Я чистил картошку и думал о том, что ни с одной девушкой я не обсуждал проблемы счастья моих котов, потому что им это не было интересно. А с Юлей обсуждаю. И это делает меня таким счастливым, что невозможно передать.
* * *
Вячеслав Антонович Ситников знал, что все идет к концу. Он слабо разбирался в медицине и не очень понимал, что означают все эти бесконечные капельницы, переливание крови, искусственная вентиляция легких, температура, которую никак не удается сбить. Но он услышал, что говорили врачи у него в палате, когда думали, что он спит. Он действительно спал, но потом проснулся и лежал, не открывая глаз, а они не заметили. Теперь он знал точно, что все их усилия ни к чему не привели, процесс инфицирования продолжается, остановить его не удалось даже двумя повторными операциями, и ему осталось жить два-три дня. Если очень повезет – то четыре-пять, но не больше.
Каждый день приходит следователь и задает одни и те же вопросы: что произошло, почему Подрезкова в него стреляла. Ситников молчит, на вопросы не отвечает, потому что сказать правду он не может, а лгать боится, не знает, что говорила следователю Олеся. Да, он ошибся в ней, она не такая, какой он ее себе представлял, какую он любил, но ведь есть сын, и он не должен знать правду. И договориться с Олесей ему не удается. Они с Гришей проводят в больнице целые дни, сидят то у него в палате, то в коридоре, но стоит ей или сыну войти в палату – тут же следом входит кто-то из милицейских и стоит столбом. Слова не скажешь так, чтобы он не слышал. Ситников пытался отстоять свое право на приватные встречи с семьей, но эти милицейские долдонят одно и то же: в интересах следствия не положено, следователь запретил, пока не дадите показаний. Подрезкова – подследственная по тяжкому преступлению, вы – потерпевший, и никаких приватных переговоров между вами быть не может.
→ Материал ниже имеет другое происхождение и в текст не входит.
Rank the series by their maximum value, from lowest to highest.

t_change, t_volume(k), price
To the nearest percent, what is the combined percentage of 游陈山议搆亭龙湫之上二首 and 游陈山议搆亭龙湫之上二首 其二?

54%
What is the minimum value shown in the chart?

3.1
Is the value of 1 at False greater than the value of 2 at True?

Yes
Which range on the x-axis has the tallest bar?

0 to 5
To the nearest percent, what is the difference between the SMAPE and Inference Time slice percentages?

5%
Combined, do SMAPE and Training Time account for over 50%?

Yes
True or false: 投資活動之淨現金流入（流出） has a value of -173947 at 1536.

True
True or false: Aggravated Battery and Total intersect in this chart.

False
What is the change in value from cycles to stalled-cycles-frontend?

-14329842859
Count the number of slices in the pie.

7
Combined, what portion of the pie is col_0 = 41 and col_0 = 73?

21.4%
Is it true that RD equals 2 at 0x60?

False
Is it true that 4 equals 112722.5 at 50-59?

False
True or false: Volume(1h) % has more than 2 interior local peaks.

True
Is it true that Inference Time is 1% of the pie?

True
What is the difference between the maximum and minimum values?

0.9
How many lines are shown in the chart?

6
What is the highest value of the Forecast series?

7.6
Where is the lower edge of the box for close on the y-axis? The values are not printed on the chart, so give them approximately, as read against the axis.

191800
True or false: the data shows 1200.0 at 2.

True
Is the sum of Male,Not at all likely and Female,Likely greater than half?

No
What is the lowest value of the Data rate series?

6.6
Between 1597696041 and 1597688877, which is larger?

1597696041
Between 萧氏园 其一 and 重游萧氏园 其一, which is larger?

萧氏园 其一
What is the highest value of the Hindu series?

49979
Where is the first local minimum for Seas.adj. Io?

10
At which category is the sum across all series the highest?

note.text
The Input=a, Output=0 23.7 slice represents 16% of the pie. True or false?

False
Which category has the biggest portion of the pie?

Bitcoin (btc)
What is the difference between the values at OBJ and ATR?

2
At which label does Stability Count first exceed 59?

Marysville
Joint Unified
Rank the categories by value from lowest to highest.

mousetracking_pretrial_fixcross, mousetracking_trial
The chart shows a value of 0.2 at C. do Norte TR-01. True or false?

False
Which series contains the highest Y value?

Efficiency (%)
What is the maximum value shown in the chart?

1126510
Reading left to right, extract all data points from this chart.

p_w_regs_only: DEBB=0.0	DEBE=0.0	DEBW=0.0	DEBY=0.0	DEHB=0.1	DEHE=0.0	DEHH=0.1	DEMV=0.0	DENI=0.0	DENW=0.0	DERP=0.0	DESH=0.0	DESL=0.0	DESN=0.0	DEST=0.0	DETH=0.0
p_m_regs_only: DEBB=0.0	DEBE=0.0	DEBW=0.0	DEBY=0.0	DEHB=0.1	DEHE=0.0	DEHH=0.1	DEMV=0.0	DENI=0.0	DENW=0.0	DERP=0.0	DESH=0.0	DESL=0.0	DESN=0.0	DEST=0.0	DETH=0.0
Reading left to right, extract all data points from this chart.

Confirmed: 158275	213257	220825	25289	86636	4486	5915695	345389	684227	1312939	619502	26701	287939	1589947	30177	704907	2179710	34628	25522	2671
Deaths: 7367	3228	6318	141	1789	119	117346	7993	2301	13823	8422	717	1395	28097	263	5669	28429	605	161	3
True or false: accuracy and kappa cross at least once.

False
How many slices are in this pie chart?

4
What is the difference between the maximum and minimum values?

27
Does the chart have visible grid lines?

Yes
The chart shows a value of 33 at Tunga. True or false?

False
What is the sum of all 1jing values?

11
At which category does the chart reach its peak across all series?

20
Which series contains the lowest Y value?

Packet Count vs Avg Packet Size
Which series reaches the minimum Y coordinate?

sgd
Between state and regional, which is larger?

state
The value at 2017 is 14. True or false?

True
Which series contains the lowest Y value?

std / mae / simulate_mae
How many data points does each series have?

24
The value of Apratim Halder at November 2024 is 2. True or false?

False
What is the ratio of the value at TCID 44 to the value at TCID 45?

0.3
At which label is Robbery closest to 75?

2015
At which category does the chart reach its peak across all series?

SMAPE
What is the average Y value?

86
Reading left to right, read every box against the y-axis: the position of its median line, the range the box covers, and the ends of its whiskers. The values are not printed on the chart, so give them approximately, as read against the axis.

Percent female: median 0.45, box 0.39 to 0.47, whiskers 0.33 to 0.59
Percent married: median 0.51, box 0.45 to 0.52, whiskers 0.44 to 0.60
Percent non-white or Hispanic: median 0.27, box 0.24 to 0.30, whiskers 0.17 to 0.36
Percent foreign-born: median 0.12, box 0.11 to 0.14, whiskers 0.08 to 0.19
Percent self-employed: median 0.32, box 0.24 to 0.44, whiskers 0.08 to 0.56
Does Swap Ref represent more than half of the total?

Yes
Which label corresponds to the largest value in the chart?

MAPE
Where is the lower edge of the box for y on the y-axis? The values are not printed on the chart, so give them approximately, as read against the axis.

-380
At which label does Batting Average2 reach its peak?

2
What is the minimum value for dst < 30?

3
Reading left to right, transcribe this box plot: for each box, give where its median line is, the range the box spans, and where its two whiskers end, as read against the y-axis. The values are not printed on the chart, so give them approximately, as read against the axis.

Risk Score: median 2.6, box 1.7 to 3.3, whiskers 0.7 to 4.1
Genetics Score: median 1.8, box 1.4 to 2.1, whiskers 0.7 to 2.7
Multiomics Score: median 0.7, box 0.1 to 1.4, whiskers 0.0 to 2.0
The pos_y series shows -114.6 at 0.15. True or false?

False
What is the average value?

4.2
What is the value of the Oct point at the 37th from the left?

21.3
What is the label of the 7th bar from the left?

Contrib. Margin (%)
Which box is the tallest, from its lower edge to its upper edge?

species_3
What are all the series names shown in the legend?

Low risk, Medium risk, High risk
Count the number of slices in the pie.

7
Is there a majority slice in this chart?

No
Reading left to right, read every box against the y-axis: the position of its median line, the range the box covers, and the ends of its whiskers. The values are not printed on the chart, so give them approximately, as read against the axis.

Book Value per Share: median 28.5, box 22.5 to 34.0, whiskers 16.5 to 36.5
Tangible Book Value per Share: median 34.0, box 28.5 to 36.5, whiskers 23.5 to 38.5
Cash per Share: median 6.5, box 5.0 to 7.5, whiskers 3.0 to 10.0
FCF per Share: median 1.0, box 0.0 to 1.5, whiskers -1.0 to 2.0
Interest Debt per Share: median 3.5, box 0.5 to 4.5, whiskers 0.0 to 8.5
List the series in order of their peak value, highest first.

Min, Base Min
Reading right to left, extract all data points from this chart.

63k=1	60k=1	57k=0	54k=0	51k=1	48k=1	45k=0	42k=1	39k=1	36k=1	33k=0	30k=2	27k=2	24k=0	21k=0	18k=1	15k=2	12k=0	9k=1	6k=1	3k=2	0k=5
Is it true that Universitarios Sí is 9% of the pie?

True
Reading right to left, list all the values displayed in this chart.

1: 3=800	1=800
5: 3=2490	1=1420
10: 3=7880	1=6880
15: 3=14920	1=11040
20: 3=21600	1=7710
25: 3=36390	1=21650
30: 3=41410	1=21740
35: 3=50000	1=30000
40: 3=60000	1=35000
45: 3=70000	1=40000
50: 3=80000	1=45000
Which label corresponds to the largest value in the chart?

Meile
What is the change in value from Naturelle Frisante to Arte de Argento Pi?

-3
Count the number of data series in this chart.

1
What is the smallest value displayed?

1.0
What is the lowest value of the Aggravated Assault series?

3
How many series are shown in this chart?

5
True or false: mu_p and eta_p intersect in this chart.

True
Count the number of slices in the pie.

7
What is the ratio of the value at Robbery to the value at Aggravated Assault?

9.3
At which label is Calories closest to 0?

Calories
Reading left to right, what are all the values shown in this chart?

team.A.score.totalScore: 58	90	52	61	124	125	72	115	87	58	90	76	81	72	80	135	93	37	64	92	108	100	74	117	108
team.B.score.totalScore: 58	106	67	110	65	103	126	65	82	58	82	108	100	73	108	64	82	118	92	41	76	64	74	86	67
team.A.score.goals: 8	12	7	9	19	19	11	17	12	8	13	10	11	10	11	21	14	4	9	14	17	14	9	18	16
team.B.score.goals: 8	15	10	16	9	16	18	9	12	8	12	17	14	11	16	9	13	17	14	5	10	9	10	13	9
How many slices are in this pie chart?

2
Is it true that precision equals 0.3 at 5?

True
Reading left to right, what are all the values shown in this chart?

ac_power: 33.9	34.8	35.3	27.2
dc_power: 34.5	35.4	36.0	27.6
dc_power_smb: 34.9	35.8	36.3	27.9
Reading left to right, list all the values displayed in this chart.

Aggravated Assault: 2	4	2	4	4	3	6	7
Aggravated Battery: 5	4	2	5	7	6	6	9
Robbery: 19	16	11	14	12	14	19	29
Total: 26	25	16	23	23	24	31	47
Сегодня впервые за много дней выглянуло солнце, и Вячеслав Антонович подумал, что скоро наступит лето, которого он уже не увидит. Как странно… Он привык планировать свою жизнь, причем планировать долгосрочно, на многие месяцы вперед. Уже в середине зимы он знал, где хочет провести летнюю часть отпуска, бронировал гостиницу и билеты, а едва вернувшись с отдыха, тут же начинал планировать и организовывать его зимнюю часть. Впервые за много лет он не строит планов на лето, потому что лета в его жизни уже не будет. Он очень слаб, то и дело проваливается в тяжелый сон, а проснувшись, первым делом начинает привычно перебирать предстоящие дела… и вдруг понимает, что не нужно. Не предстоит ему никаких дел, никаких деловых встреч и совещаний, к которым нужно готовиться, никаких поездок в служебные командировки. Ничего. Ничего уже не будет.